Records from a dataset
========================================
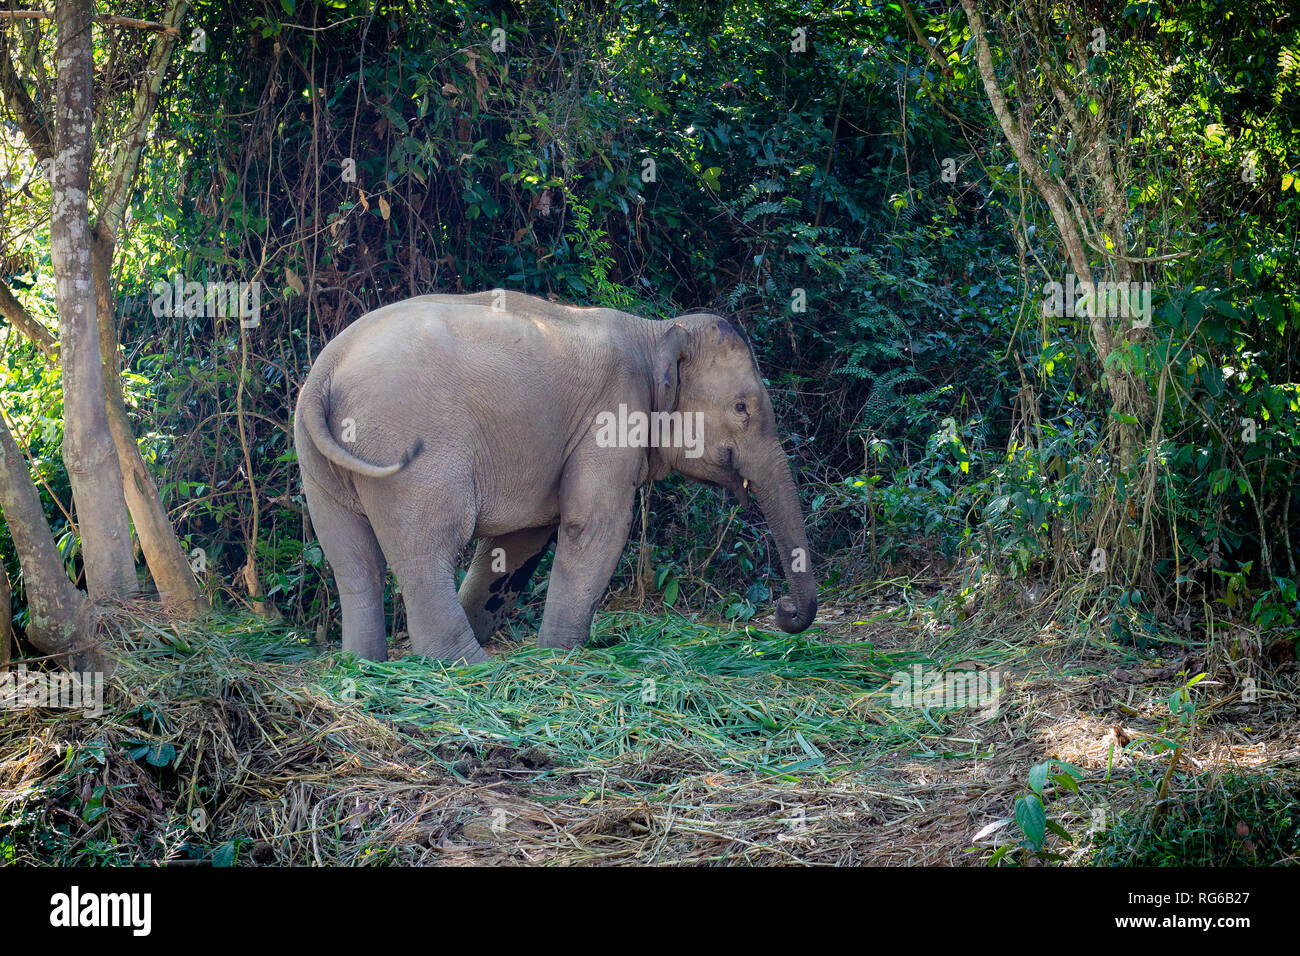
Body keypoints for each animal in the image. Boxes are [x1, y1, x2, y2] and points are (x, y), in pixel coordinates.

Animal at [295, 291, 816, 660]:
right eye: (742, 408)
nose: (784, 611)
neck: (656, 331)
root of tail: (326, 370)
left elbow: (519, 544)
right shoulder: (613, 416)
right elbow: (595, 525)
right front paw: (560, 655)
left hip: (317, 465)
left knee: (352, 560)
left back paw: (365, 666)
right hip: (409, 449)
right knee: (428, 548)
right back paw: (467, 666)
========================================
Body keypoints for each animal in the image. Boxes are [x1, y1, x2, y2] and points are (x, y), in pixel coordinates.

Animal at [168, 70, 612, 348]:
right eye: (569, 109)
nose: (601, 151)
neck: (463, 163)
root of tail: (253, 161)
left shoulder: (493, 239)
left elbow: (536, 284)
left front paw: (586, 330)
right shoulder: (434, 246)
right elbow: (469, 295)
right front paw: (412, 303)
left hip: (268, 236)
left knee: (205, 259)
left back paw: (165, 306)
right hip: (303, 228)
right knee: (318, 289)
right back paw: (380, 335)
========================================
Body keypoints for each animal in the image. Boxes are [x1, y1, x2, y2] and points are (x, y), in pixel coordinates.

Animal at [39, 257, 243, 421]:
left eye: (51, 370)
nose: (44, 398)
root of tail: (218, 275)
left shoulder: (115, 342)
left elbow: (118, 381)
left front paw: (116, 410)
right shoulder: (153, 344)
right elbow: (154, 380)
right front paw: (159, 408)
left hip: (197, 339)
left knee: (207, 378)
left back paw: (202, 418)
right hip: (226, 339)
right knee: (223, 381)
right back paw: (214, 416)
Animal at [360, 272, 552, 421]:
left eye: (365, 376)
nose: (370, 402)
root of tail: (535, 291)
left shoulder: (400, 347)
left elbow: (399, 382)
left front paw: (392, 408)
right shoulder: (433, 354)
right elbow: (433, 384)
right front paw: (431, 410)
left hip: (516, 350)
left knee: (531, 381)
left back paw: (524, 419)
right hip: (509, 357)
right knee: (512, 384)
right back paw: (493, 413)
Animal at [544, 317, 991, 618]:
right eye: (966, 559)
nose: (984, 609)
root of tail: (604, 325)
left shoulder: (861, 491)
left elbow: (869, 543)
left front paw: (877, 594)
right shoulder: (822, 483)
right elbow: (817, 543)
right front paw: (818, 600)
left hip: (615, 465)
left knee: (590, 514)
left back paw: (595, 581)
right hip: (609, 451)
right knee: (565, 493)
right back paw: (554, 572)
========================================
Task description:
Count every line of the records that holds the string "elbow". Write only the total.

Written reply:
10